Emma Pardo, News Editor

We all eat ramen noodles everyday, we are all lazy, we are all procrastinators… At least that’s what the stereotype says we are. For most college students, budgeting becomes a lifestyle. When attending class full time the opportunity to have a job with flexible hours may be hard to come across.

There are 44.7 million Americans that have and are still paying off their student debt. To add after the year 2018, the total amount of student debt was 1.47 trillion dollars, higher than the amount of credit cards or auto loans owed. 

For two-thirds of full-time students, there is help from financial aid to pay for tuition, room or books. Additionally, over 57% of financial aid that is received is in the form of grants which do not need to be paid back and 34% in the form of federal loans which acquire interest rate which furter the rate of debt. 

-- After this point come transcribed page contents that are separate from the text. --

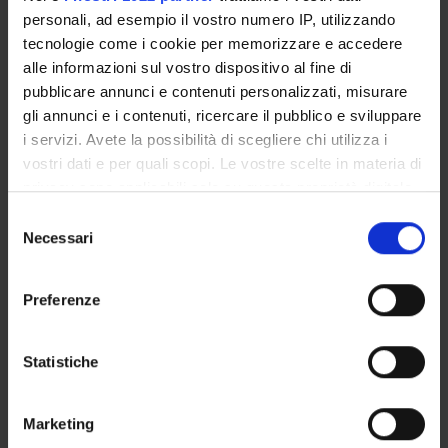
personali, ad esempio il vostro numero IP, utilizzando
tecnologie come i cookie per memorizzare e accedere
ATTIVITÀ
alle informazioni sul vostro dispositivo al fine di
pubblicare annunci e contenuti personalizzati, misurare
AREE DI RICERCA
gli annunci e i contenuti, ricercare il pubblico e sviluppare
GRUPPI DI RICERCA
i servizi. Avete la possibilità di scegliere chi utilizza i
vostri dati e per quali scopi. Le vostre scelte in materia di
DOTTORATI DI RICERCA
privacy sono applicabili solo su questa proprietà digitale
in cui avete effettuato le vostre scelte. È possibile
Selezione
STRUTTURE
modificare o revocare il proprio consenso in qualsiasi
Necessari
del
momento dalla Dichiarazione sui cookie o facendo clic
consenso
BIBLIOTECHE
sull'icona di attivazione della privacy.
Preferenze
CENTRI
Con il tuo consenso, vorremmo anche:
raccogliere informazioni sulla tua posizione
Statistiche
LABORATORI
geografica, con un'approssimazione di qualche
SPIN OFF E AZIENDE
metro,
Marketing
Identificare il tuo dispositivo, scansionandolo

There are two different types of “broke college students.” The first category describes poor students that are living on campus and or independently who pick up the weight of providing for themselves rather than having the support of a parent or guardian’s income. 

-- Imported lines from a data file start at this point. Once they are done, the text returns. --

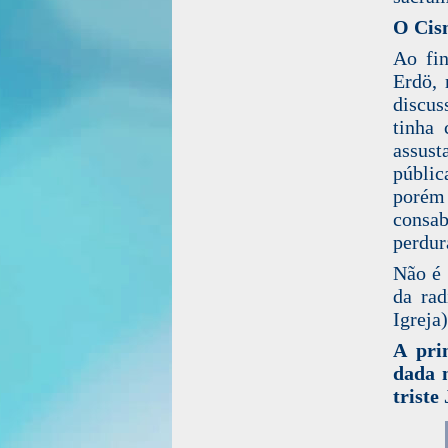
O Cis
Ao fin
Erdö, 
discus
tinha 
assus
públic
porém
consa
perdur
Não é 
da rad
Igreja
A pri
dada n
triste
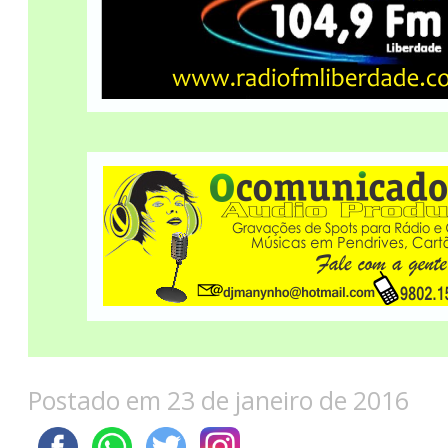
Postado em 23 de janeiro de 2016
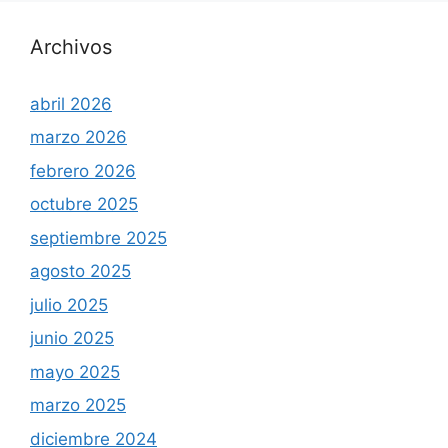
Archivos
abril 2026
marzo 2026
febrero 2026
octubre 2025
septiembre 2025
agosto 2025
julio 2025
junio 2025
mayo 2025
marzo 2025
diciembre 2024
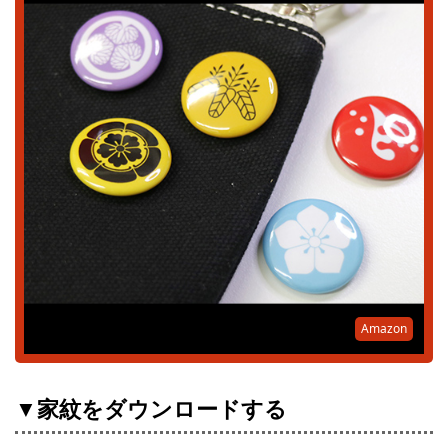
Amazon
▼家紋をダウンロードする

The second category is those who are still living with their parents and or commuting to school who have more expenses on their back like gas and other necessities. As for all students a job that pays as well to live comfortably is hard to find when you’re attending school to meet the requirements to get that well paying job. 

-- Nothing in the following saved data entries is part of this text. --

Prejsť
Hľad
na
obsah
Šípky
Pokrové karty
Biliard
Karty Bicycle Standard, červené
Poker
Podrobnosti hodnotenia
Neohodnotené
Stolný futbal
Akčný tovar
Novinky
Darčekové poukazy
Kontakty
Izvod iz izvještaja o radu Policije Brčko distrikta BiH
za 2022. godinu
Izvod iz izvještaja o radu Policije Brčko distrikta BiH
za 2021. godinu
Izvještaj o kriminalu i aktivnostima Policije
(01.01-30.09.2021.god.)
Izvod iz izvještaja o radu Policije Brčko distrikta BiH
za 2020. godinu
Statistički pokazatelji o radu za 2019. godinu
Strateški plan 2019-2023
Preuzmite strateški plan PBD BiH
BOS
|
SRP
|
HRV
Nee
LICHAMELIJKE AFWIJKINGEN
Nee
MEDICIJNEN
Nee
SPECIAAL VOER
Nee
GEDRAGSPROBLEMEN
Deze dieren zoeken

For current UMSL senior Kailyn Bowman, she states, “The stereotype of being a broke college student hasn’t really applied to me, I’ve been working since I was 16.” There are many other students who are able to live comfortably with the advantages of being able to work throughout the semester. 

For freshman students adjusting to the college experience can be tricky at first because it can be taken for granted but will soon adapt to the other students who have more college experience under their belt. Through saving money there are many loopholes that can apply to students who take their budgeting very seriously. Some examples like signing up for loans, avoiding buying anything from the campus bookstore, going out to bars and attempting to order the “strongest, cheapest drink,” celebrating every time you use your debit card and it gets approved, and eating nothing but candy the week after Halloween to avoid spending money on nutritious food. 

“I like to live the ‘broke college student lifestyle’ though, to be able to save for life events, like getting married and purchasing a home. I shop at Aldi and try to eat-out very little and [buy] six dollar wines,” stated Bowman when asked about her practices when it comes to saving money.